Safehouse Coffee is an intimate, cool cafe at Dundas and Brock, near a ton of bars, restaurants and music venues. Locals will recognize the signage they've kept up above their window with their own painted sign, which many businesses are doing these days both to pay homage to what's come before and to create a cool contrasting look.
The signage above Safehouse is a mish mash of odd lettering advertising discount electronics, gifts and toys, and housewares. The windows here were always dingy and crammed full of weird old stuff, and owners Tyler Kostman and Chris Faria have done a complete 180 on the space with bright white design and a simple menu of great coffee and small baked goods.
They kept the original ceiling, a fabulously ornate Torontonian style that many renovating businesses discover. The wood for the bar countertop is reclaimed from a Quebec bowling alley.
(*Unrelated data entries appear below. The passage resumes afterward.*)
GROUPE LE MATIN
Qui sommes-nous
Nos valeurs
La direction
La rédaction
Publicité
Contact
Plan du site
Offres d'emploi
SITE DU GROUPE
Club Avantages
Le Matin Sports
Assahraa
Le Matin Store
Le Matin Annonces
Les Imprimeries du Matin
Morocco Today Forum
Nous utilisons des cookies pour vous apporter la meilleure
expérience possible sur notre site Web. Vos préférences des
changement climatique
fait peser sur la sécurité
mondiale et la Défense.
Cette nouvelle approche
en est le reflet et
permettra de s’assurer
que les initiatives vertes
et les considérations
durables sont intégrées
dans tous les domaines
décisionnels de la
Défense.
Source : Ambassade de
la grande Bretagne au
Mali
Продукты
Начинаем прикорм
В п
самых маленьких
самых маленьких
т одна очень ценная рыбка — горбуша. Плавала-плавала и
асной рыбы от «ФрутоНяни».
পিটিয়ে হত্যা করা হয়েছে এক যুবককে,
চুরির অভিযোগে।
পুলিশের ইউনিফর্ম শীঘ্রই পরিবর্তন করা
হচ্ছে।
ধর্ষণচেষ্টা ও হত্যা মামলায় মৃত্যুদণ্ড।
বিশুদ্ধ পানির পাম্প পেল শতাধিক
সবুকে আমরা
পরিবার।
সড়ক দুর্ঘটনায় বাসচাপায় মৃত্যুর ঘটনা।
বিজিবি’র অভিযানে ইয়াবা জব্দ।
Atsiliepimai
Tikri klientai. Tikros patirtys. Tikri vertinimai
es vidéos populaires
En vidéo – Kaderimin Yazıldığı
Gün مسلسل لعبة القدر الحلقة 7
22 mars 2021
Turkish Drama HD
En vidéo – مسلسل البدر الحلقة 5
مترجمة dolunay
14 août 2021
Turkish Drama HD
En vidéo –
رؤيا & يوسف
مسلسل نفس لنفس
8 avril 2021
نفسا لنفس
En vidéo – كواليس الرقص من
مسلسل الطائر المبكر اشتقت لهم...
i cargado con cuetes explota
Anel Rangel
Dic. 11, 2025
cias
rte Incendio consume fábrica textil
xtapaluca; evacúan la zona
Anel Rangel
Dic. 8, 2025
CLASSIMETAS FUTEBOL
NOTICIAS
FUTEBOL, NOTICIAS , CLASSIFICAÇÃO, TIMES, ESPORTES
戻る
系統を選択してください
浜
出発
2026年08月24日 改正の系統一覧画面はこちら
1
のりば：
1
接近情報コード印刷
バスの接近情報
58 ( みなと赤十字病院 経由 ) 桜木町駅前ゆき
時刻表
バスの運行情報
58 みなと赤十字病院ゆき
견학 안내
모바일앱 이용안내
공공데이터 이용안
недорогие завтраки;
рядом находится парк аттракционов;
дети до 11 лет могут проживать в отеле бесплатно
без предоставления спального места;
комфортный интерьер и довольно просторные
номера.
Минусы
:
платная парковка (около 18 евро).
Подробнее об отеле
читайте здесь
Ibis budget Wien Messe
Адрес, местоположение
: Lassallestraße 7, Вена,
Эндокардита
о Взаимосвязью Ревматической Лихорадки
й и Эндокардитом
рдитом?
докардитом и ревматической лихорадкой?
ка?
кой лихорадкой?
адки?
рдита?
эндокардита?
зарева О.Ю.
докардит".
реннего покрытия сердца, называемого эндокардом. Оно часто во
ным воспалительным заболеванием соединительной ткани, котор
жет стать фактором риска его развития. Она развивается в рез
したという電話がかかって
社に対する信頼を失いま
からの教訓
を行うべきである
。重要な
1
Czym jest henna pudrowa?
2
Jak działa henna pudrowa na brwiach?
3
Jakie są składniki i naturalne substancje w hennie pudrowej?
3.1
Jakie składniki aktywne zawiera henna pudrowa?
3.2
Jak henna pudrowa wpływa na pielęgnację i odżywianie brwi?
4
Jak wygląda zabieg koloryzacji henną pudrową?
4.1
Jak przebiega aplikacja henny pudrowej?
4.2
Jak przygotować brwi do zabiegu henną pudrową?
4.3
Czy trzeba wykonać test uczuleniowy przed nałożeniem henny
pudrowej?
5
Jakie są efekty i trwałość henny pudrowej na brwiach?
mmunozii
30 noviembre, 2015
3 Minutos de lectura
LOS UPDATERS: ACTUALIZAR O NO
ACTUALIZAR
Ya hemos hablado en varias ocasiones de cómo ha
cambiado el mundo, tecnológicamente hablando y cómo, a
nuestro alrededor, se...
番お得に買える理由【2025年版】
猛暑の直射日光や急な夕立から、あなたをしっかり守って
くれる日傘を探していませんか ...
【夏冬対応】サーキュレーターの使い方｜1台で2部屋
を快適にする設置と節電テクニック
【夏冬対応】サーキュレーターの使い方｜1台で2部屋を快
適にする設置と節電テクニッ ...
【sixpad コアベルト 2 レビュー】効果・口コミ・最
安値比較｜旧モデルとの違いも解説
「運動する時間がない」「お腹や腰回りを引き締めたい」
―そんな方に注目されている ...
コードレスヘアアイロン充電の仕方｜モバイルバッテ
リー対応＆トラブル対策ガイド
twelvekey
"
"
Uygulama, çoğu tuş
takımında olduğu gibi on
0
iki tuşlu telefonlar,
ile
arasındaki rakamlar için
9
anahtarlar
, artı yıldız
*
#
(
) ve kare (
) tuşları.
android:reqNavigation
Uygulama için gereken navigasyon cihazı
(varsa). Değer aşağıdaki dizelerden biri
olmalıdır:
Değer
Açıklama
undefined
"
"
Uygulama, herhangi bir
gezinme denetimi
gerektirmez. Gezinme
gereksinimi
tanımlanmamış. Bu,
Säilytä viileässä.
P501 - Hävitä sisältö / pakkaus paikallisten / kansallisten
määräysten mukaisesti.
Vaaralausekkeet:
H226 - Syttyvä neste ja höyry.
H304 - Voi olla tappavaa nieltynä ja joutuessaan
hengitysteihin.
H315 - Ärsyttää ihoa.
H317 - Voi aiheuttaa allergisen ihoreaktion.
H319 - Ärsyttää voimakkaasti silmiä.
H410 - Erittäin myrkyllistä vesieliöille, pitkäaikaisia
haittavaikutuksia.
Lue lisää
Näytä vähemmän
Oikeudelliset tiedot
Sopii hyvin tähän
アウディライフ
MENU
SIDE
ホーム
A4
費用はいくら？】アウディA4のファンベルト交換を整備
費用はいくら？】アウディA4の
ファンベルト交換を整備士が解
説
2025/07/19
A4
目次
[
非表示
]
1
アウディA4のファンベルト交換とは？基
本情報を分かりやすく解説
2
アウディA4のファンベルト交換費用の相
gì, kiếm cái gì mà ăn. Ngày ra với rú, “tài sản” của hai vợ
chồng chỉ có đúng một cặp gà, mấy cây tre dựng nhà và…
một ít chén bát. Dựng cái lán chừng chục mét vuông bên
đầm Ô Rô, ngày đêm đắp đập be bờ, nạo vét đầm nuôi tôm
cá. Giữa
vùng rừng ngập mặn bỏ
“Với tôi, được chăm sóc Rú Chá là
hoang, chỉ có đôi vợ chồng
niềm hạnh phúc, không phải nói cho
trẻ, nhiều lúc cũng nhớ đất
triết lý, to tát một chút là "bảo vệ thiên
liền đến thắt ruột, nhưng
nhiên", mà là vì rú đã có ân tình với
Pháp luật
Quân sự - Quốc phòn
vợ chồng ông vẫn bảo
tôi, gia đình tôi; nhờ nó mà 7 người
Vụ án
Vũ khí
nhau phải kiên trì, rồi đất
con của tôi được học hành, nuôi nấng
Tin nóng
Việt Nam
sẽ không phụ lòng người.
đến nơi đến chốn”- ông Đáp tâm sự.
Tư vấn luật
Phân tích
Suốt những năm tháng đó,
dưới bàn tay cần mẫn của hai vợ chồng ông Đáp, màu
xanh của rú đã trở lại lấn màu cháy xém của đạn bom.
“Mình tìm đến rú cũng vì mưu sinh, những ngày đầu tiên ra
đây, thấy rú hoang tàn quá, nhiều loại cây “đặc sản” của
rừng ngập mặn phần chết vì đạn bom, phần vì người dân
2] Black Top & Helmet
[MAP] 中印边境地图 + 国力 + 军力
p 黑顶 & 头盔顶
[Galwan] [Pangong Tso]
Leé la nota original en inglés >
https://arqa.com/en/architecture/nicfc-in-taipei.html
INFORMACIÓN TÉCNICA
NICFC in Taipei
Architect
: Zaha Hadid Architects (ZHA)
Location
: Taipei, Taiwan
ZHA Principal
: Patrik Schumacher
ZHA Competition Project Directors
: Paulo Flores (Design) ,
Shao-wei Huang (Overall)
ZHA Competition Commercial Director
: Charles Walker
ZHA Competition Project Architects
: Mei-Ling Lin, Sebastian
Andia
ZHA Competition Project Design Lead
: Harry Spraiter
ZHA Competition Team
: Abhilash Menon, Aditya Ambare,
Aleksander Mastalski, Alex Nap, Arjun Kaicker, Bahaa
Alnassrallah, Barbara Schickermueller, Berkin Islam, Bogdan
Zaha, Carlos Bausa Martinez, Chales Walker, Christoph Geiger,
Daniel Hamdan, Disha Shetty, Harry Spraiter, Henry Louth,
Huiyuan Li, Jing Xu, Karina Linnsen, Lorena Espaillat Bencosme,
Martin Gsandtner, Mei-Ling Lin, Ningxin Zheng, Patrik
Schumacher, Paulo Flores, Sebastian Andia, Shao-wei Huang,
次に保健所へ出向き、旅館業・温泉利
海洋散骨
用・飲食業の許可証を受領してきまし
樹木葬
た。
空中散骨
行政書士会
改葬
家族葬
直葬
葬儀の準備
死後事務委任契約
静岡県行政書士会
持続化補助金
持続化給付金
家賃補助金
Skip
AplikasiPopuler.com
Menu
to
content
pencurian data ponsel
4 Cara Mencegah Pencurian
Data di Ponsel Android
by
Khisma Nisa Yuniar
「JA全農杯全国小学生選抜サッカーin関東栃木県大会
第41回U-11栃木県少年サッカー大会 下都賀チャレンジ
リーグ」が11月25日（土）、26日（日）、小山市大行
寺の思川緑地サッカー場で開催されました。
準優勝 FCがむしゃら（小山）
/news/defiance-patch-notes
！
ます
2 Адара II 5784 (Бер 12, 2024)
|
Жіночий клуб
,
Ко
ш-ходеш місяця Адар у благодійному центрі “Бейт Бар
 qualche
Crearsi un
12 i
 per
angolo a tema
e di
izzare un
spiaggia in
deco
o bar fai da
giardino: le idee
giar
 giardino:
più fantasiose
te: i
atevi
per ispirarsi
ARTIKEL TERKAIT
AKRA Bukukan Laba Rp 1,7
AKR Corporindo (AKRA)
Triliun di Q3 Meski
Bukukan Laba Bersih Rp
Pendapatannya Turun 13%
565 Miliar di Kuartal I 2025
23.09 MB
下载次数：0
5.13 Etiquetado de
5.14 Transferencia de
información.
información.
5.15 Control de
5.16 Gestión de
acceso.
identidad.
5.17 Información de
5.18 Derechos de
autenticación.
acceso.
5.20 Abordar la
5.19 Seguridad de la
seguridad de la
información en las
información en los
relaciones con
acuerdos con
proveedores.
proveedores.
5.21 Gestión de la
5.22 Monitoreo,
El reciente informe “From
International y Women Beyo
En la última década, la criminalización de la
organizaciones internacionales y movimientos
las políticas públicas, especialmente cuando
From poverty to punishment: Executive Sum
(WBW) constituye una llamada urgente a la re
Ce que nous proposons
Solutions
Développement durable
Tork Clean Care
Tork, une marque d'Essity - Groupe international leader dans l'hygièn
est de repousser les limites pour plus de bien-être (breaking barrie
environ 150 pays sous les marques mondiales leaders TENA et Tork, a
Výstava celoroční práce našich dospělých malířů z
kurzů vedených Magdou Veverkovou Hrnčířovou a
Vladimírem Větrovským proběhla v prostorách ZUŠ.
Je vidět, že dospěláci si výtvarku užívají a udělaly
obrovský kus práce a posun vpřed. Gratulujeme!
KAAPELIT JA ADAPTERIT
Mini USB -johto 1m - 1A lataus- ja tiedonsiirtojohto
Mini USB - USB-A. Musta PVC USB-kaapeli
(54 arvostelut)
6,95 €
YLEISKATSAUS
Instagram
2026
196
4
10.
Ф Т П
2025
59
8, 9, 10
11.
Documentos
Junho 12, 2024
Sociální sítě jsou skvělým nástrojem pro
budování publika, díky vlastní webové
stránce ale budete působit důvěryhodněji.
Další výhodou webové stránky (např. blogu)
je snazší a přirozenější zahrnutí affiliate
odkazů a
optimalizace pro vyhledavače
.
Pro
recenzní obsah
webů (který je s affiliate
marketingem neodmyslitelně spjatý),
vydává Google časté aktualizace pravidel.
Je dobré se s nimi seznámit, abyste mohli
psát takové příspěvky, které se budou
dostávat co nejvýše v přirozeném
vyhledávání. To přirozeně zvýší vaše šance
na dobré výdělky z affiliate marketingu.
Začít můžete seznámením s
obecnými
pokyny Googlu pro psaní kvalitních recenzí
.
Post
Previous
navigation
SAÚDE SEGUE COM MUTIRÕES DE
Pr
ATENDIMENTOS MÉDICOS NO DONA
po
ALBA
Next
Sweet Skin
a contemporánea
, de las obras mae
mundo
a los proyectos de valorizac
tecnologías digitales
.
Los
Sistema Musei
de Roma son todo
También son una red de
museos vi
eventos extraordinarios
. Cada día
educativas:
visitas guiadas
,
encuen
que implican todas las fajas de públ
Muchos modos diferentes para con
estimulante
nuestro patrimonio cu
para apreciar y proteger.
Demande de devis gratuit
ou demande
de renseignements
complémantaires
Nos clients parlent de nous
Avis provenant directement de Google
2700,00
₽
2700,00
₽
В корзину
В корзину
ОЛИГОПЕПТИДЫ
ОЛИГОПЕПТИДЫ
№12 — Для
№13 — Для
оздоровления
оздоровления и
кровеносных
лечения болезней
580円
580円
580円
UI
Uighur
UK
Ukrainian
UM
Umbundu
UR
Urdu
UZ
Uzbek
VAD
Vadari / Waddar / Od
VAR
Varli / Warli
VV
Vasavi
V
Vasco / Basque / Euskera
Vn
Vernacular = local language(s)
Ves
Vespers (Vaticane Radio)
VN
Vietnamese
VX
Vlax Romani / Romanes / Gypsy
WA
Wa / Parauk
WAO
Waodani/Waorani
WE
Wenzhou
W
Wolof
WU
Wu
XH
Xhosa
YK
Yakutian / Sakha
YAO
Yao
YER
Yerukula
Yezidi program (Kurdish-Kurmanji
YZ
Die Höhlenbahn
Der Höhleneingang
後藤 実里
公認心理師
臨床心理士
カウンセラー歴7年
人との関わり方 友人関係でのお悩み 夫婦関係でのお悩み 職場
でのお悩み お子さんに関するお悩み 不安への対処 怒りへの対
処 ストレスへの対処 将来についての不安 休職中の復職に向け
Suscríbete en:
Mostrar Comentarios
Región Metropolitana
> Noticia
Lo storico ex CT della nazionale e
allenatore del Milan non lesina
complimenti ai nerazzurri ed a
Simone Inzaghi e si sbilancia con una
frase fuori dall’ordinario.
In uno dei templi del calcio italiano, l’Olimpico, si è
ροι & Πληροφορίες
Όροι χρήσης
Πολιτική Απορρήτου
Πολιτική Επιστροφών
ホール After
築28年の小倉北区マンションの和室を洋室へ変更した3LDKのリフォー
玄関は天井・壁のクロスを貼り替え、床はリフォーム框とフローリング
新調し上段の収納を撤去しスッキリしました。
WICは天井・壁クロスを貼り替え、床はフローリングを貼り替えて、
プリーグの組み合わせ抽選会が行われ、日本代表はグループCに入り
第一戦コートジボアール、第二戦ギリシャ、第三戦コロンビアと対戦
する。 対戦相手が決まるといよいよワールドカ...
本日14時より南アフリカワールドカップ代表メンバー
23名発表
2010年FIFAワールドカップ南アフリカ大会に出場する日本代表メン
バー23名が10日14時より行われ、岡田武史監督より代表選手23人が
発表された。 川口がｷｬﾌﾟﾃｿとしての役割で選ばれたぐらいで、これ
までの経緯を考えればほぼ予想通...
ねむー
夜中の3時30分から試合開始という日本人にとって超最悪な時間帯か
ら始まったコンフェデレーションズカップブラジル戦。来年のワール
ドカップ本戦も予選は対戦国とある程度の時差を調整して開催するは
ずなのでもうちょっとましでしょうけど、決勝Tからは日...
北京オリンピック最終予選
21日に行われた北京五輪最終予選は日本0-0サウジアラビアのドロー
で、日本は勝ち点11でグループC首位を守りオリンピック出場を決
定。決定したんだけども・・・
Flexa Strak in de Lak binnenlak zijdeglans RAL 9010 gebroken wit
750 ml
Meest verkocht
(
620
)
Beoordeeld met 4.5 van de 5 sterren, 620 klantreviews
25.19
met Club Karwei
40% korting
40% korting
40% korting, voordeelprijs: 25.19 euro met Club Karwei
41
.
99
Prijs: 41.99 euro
They put in cute hexagon tile and hardwood for floors.
They brew using Pilot beans exclusively, opting for their Brazilian Heritage roast for their main espresso.
Their feature espresso ($2.75) and drip ($2 - 2.50) bean rotates, and upon visiting I sample a simple black cup of a Costa Rican blend from Sumava de Lourdes farm, with silky flavours of fig and milk chocolate.
All their baked goods come from Desmond and Beatrice on Carlaw. This Charlie Parker bar ($2.75) is bursting with coconut, pecans, chocolate chips, and peanut butter.
Cookies are $2.50 and have fun stuff like Oreos mixed in, and they have muffins for $2.50 as well, including a vegan peanut butter banana option.
They stock Honest Leaf teas and Village Juicery cold-pressed organic juices ($11 - $13). I pick up some of Village Juicery's Be Radiant while I'm there, a blend of carrot, sweet potato, granny smith, and turmeric. They also offer complementary grapefruit water.
I love their wall of books and knick knacks, which both looks unusual and has some more interesting fare, like writing by Patti Smith and Rawi Hage as well as Magic Eye books.
Around the front window there's a live edge bar with a few stools. Near the back there's a bigger communal table, still only large enough to fit six or eight if you really squeezed. With WiFi available, I imagine it would be good for group projects or meetings.